But McNeil surged on to the radar by hitting a combined .342 with 19 homers and 71 RBIs in 88 games between Double-A Binghamton and Triple-A Las Vegas. The rebuilding Mets (55-70) finally promoted him July 24, and all McNeil has done since then is hit .326 with two homers and nine RBIs while becoming the first player in team history to collect two four-hit games in his first 27 contests.

McNeil has been particularly hot over the last six games, during which he is 12-for-23 with four extra-base hits and only four strikeouts. Manager Mickey Callaway, a former pitching coach, said he has been impressed with how McNeil has already adjusted to the book getting out on him by mixing up his approach at the plate.
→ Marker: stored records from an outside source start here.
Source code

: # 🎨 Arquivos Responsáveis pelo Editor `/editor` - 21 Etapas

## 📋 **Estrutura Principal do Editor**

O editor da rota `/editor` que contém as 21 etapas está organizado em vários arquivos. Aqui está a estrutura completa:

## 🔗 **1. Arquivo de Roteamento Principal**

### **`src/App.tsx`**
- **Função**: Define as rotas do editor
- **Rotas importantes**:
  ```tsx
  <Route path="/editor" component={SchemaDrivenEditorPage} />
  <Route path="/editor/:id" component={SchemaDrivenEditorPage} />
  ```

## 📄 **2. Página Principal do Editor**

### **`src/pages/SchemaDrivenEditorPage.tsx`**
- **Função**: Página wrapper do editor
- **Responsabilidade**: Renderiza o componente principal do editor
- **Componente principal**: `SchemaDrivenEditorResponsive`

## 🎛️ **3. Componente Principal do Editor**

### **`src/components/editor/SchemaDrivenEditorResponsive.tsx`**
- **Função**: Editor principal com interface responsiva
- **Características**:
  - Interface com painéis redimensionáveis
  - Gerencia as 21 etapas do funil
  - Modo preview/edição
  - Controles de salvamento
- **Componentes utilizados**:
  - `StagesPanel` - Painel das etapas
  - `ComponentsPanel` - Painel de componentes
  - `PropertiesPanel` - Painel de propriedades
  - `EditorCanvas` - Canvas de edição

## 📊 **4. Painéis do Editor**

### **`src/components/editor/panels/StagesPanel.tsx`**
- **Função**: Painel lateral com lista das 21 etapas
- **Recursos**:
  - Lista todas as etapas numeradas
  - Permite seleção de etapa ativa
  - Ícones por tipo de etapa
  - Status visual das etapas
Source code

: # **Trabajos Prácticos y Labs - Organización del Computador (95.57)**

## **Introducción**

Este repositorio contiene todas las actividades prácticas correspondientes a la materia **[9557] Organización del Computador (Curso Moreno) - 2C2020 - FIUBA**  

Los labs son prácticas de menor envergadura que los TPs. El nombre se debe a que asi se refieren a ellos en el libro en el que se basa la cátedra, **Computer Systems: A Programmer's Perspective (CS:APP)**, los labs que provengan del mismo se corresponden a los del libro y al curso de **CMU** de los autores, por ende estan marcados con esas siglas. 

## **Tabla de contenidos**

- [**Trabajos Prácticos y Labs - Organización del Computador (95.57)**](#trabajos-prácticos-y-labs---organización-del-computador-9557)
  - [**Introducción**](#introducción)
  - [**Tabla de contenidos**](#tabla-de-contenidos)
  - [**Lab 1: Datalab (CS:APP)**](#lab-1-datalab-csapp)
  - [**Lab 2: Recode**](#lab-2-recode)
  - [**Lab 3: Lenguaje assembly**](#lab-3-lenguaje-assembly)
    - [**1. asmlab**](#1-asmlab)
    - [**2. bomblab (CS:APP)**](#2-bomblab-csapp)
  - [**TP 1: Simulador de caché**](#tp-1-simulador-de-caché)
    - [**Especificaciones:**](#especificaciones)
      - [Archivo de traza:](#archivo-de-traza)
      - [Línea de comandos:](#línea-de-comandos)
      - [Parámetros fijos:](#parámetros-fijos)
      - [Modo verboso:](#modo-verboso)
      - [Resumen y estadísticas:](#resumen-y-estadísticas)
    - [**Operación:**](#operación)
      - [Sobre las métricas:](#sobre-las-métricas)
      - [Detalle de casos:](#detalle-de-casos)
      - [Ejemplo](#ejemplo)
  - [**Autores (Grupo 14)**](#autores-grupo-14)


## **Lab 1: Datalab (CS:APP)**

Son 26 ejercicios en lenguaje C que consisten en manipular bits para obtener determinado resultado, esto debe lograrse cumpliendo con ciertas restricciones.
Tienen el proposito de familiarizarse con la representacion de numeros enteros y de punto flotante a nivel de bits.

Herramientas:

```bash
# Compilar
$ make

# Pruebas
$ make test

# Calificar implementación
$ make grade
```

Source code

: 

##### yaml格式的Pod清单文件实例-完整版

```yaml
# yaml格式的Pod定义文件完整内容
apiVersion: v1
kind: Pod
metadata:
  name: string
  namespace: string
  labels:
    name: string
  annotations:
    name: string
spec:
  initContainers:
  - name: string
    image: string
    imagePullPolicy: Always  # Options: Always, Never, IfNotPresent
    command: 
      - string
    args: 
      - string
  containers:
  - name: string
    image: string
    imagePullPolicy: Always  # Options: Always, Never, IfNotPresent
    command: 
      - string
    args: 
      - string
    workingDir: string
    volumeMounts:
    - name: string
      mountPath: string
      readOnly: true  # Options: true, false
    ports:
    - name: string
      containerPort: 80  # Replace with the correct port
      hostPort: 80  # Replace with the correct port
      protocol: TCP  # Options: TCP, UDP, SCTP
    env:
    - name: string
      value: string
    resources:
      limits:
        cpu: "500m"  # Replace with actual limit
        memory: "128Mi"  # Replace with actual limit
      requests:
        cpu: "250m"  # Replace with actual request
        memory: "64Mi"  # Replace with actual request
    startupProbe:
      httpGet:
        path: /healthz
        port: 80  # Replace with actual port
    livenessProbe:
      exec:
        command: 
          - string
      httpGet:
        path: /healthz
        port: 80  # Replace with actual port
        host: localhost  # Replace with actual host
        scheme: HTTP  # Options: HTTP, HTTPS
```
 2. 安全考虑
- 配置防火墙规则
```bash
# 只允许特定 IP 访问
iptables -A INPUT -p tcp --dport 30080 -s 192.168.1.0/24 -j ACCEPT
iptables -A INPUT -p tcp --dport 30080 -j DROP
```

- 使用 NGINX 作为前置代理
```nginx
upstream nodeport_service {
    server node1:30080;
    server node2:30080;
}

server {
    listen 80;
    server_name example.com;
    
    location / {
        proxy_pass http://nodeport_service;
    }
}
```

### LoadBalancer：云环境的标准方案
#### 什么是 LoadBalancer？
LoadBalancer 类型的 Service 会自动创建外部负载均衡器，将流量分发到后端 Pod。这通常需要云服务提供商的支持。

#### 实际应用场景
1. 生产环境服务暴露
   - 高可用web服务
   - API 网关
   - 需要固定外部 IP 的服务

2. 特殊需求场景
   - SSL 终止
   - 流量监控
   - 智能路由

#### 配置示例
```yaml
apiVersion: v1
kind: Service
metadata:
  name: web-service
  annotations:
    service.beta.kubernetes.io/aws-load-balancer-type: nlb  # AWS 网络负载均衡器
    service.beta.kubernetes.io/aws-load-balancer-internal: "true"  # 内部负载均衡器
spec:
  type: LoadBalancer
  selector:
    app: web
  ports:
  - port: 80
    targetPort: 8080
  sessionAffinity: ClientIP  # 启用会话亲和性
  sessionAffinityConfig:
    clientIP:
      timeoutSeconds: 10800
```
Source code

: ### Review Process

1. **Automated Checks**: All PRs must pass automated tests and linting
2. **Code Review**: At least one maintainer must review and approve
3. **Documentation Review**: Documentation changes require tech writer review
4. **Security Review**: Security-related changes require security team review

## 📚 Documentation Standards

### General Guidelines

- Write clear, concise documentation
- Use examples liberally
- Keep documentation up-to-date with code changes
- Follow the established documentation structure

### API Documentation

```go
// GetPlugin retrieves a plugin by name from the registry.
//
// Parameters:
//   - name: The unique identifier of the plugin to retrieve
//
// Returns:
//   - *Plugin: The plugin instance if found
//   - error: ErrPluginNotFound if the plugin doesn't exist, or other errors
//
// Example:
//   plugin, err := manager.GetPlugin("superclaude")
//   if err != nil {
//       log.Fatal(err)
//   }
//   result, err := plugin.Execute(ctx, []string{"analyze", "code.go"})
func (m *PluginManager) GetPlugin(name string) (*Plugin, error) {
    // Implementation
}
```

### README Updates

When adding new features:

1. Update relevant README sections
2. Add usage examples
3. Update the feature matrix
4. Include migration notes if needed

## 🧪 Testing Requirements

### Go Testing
"It's hard to adjust to a guy that can kind of cover multiple pitches and multiple zones and then locations -- it's really tough," Callaway said Tuesday night. "Their pattern has been random already, it seems. It's not like they're trying to attack him with fastballs up and in and bury them in the dirt. I think they have been moving the ball all around. They just haven't figured him out because he's hard to figure out because he can barrel up a lot of different pitches.

"As a pitcher, they're just scrappy little guys and you hate facing them."

Pitchers may not be facing Posey for much longer. The San Francisco Chronicle reported during Tuesday's game that the perennial All-Star and former National League MVP will likely undergo surgery soon to repair a labrum injury and bone spurs in his right hip.

Posey, who did not play Tuesday but is expected to start Wednesday, said following the game he has known for months he would need surgery but that he hasn't yet decided when he'll undergo the procedure. He said he plans to have surgery early enough so that he can return for the start of next season.

"Just talking with doctors and stuff, I think the goal will be to be ready day one, on the opener," Posey said.

Posey is batting .286 with five homers and 40 RBIs in 103 games this year for the Giants (62-65).

"Sometimes it comes to a point where you have to do something about it," Bochy said. "And that's what we're talking about now."

Syndergaard took the loss in his most recent start Friday, when he allowed four runs over 5 2/3 innings as the Mets fell to the Philadelphia Phillies 4-2. Kelly made his first big league start in more than two years Friday, when he allowed one run over 4 1/3 innings and didn't factor into the decision in the Giants' 2-1, 11-inning loss to the Cincinnati Reds.

Syndergaard is 1-2 with a 3.66 ERA in three regular-season starts against the Giants. He will be facing San Francisco for the first time since the National League wild-card game Oct. 5, 2016, when he tossed seven scoreless innings of two-hit ball and struck out 10 but didn't factor into the decision as New York lost 3-0.

Kelly allowed one run over three innings of relief in his lone appearance against the Mets on April 22, 2016, when he was a member of the Atlanta Braves.